Zimmer T, Ziegler K, Bäder M, Fett U, Hamm B, Riecken E O, Wiedenmann B
Department of Internal Medicine, Steglitz Medical Centre, Free University of Berlin, Germany.
Gut. 1994 Apr;35(4):471-5. doi: 10.1136/gut.35.4.471.
In order to localise neuroendocrine tumours of the foregut type (that is, of the stomach, duodenum, and pancreas), 18 patients were studied prospectively by endoscopic ultrasonography, computed tomography, transabdominal ultrasonography, magnetic resonance imaging, and somatostatin receptor scintigraphy. These 18 patients had a total of 25 primary tumour lesions which were verified histologically in tissue obtained by surgery or by ultrasound or endoscopy guided biopsy. Tumours were found in the stomach (n = 1), duodenum (n = 6), pancreas (n = 17), and liver (n = 1). Endoscopic ultrasonography had the highest sensitivity for tumour detection, followed by somatostatin receptor scintigraphy, computed tomography, transabdominal ultrasonography, and magnetic resonance imaging (88%, 52%, 36%, 32%, and 24% respectively). Endoscopic ultrasonography was especially sensitive in tumours smaller than 2 cm in diameter (88% v somatostatin receptor scintigraphy 35%; computed tomography 12%; transabdominal ultrasonography 6%; and magnetic resonance imaging 0%). Of 17 tumours located in the pancreas, endoscopic ultrasonography showed a sensitivity of 94% (somatostatin receptor scintigraphy 47%; computed tomography 47%; transabdominal ultrasonography 41%; and magnetic resonance imaging 29%). Of eight extrapancreatic tumours, six were identified by endoscopic ultrasonography, five by somatostatin receptor scintigraphy, and only one by computed tomography, transabdominal ultrasonography, and magnetic resonance imaging. One neuroendocrine tumour that was not detected by endoscopic ultrasonography was correctly identified by somatostatin receptor scintigraphy. Endoscopic ultrasound allowed correct determination of the tumour size and tumour spread into parapancreatic structures, especially the large vessels (T stage), in all 14 patients operated upon. The lymph node stage (N stage) was correctly determined in 10 of these 14 patients. In summary, endoscopic ultrasonography and somatostatin receptor scintigraphy were the most sensitive imaging methods for the localisation of these tumours and should be used as early diagnostic procedures to accurately stage neuroendocrine tumours of the foregut type.
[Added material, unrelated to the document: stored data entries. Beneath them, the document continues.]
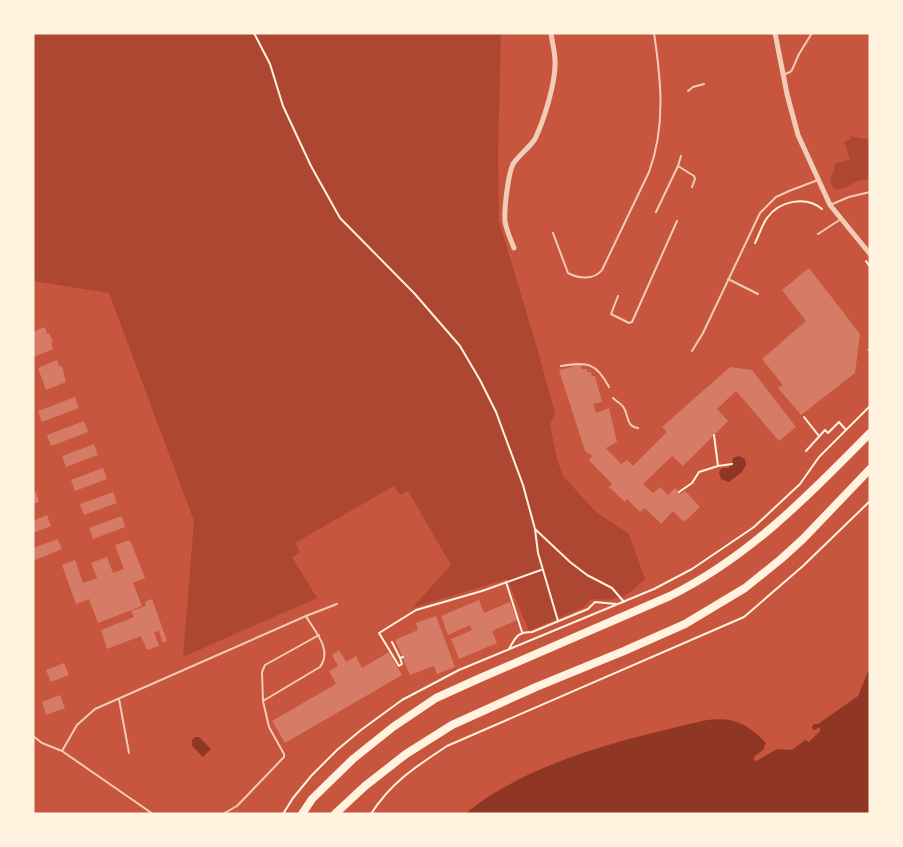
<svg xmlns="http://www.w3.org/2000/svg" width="903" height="847" font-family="Mulish,sans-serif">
  <rect width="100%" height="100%" fill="#c8553d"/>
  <path fill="#ae4732" d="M33,33h468l-3,122 1,66 36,120 20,72 -5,12 7,34 6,17 32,35 34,23 16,45c-22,20 -24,22 -54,20l-7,8 -55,24 -22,-52 -95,29 39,-43 -43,-74 -8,4 -6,-9 -99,57 5,9 -8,5 25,41 -134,59 11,-136 -85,-228 -76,-12z
    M850,136l20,4v39c-5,1 -10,1 -14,3 -7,3 -21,14 -25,1 -2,-5 1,-9 4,-13l-2,-5 8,-4 1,1 8,-3 -6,-17 7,-3z"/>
  <path fill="#8f3625" d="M739,456l6,3 1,6 -4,7 -13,10 -8,-3 -2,-7 3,-4h6l4,-4 1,-6z
    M870,667v147h-405c64,-53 163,-76 242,-94 28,-3 40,4 59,23l-3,7 -9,7v4l4,-1 19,-11 15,1 13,-10 4,2 11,-11v-4l-5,3h-2l-1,-3 2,-3h4l40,-28z
    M195,737h4l12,12 -8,8 -11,-11v-6z"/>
  <path fill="#d67c66" d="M809,268l51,66 -5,39 -54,42 -23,-27 5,-3 -21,-26 44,-38 -24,-31z
    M45,327l2,7 2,-1 4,9h-2l2,7 -19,8 -1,-25z
    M57,360l3,7 2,-1 4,16 -20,8 -8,-22z
    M580,365l2,4h5v3h4l1,4h3l7,26 -9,2 3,9 13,-5 8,34 -11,6 15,16 6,-4 6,6 34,-34 -5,-5 68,-60 22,3 44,57 -17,14 -43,-50 -19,18 11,12 -45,45 -11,-10 -29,28 10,9 7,-6 8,8 7,-7 6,6 4,-3 15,16 -16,15 -11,-11 -12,13 -16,-16 -5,4 -13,-13 -2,3 -16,-15 3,-3 -23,-24 3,-4 -7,-5 -26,-81z
    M75,397l4,11 -37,14 -4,-11z
    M84,421l4,11 -37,14 -4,-11z
    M94,444l4,11 -32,12 -4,-11z
    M103,468l4,11 -32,12 -4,-11z
    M36,492l3,10 -6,2v-11z
    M113,492l4,11 -33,12 -4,-11z
    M47,515l4,11 -18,7v-12z
    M122,516l3,11 -32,12 -4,-11z
    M58,539l4,10 -29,12v-13z
    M130,540l15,38 -12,5 9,23 -44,17 -9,-24 -13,5 -14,-39 13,-5 8,23 14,-5 -6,-15 16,-6 6,16 11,-4 -9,-24z
    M152,599l15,42 -4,2 -4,-12 -5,1 5,14 -12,4 -6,-14 -34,13 -6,-19 33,-13 -3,-6 15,-5 -1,-4z
    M479,600l5,13 26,-11 7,18 -25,11 5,12 -38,16 -8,-20 21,-9 -2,-5 -22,10 -7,-19z
    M436,616l19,51 -18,7 -3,-8 -24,9 -15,-35 23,-10 -2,-7z
    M339,650l7,12 10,-6 6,12 27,-16 13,23 -117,68 -13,-22 64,-37 -7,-13 9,-5 -6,-11z
    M64,663l5,12 -18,7 -5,-12z
    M60,695l5,13 -19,7 -4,-13z"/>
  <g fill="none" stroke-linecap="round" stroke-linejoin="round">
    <path stroke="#fff3e0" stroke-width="2" d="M254,33l16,31 13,42 28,60 29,52 74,75 46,53 20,34 16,32 27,73 12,44 3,24 20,68
      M755,243c4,-8 7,-18 12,-25 12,-17 39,-23 55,-9
      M866,261l4,6
      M869,350l1,-1
      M804,417l15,19
      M714,435l4,31 14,-2
      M806,451l19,-21 3,3 11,-11 7,8
      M679,492l13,-9 7,-11 19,-6
      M535,529l35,33 17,13 25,13 12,14
      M506,582l16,50
      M392,642l8,16 3,-1
      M509,649c7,-12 8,-17 23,-17l56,-23 7,-7 21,2
      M400,658l2,6 -3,2 -20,-33 37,-23 66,-19 59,-21
      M283,814l10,-16 19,-23 25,-25 24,-20 41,-30 57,-30 195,-81 38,-20 62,-42 46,-43 19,-27 51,-51
      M371,814c20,-32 46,-48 76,-68l297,-129 59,-51 67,-65"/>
    <path stroke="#f1ccb7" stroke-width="2" d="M783,75l7,-3 2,-2 7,-16 13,-21
      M688,91l5,-4 11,-3
      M678,166l16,10 1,3 -3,8
      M830,205l19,-8 21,-5
      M656,212l22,-46 3,-10
      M553,233l15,40c11,6 26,7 34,-3l47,-98c17,-46 12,-92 5,-139
      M818,234l23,-15
      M728,279l30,15
      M618,296l-7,18 18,9 3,-1 45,-101
      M692,351l11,-18 57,-120 16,-16 13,-6 29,-11
      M561,366c26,-4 35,-4 48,21
      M613,398c4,4 9,6 11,10 5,9 2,18 14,20
      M119,699l10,54
      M263,701l-1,-29 3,-7 54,-30
      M33,736l9,7 20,8
      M153,814l-91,-63 15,-26 18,-16 211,-93 31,-12
      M223,814l14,-8 47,-49v-3l-15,-27 -6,-26 57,-34c13,-18 -6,-36 -14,-51"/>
    <path stroke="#f1ccb7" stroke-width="5" d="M775,33l12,61 11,41 32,70 40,49
      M514,248c-3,-8 -8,-18 -9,-27 -1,-12 3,-46 8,-57 6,-9 16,-16 22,-25 9,-19 21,-57 20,-78 0,-9 -3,-19 -4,-28"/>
    <path stroke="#fff3e0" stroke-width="8" d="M302,814l10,-15 41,-40 40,-32 43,-29 42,-19 192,-83c79,-39 139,-101 200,-163
      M335,814l30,-28 41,-32 46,-29 84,-38 88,-36 61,-27 60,-36 36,-29 22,-20 67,-70"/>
  </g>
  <rect width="903" height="847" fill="none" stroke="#fff3e0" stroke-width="69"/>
</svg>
为了定位前肠型神经内分泌肿瘤(即胃、十二指肠和胰腺的神经内分泌肿瘤),我们对18例患者进行了前瞻性研究,采用了内镜超声检查、计算机断层扫描、经腹超声检查、磁共振成像和生长抑素受体闪烁显像。这18例患者共有25个原发性肿瘤病灶,这些病灶通过手术获取的组织或超声或内镜引导下活检获得的组织进行了组织学验证。肿瘤分别位于胃(n = 1)、十二指肠(n = 6)、胰腺(n = 17)和肝脏(n = 1)。内镜超声检查对肿瘤检测的敏感性最高,其次是生长抑素受体闪烁显像、计算机断层扫描、经腹超声检查和磁共振成像(分别为88%、52%、36%、32%和24%)。内镜超声检查对直径小于2 cm的肿瘤尤其敏感(88%,而生长抑素受体闪烁显像为35%;计算机断层扫描为12%;经腹超声检查为6%;磁共振成像为0%)。在位于胰腺的17个肿瘤中,内镜超声检查的敏感性为94%(生长抑素受体闪烁显像为47%;计算机断层扫描为47%;经腹超声检查为41%;磁共振成像为29%)。在8个胰腺外肿瘤中,6个通过内镜超声检查得以识别,5个通过生长抑素受体闪烁显像得以识别,而通过计算机断层扫描、经腹超声检查和磁共振成像仅识别出1个。1个未被内镜超声检查检测到的神经内分泌肿瘤通过生长抑素受体闪烁显像得以正确识别。在所有接受手术的14例患者中,内镜超声检查能够正确确定肿瘤大小以及肿瘤向胰腺旁结构尤其是大血管的扩散情况(T分期)。在这14例患者中有10例正确确定了淋巴结分期(N分期)。总之,内镜超声检查和生长抑素受体闪烁显像对于这些肿瘤的定位是最敏感的成像方法,应作为早期诊断程序用于准确分期前肠型神经内分泌肿瘤。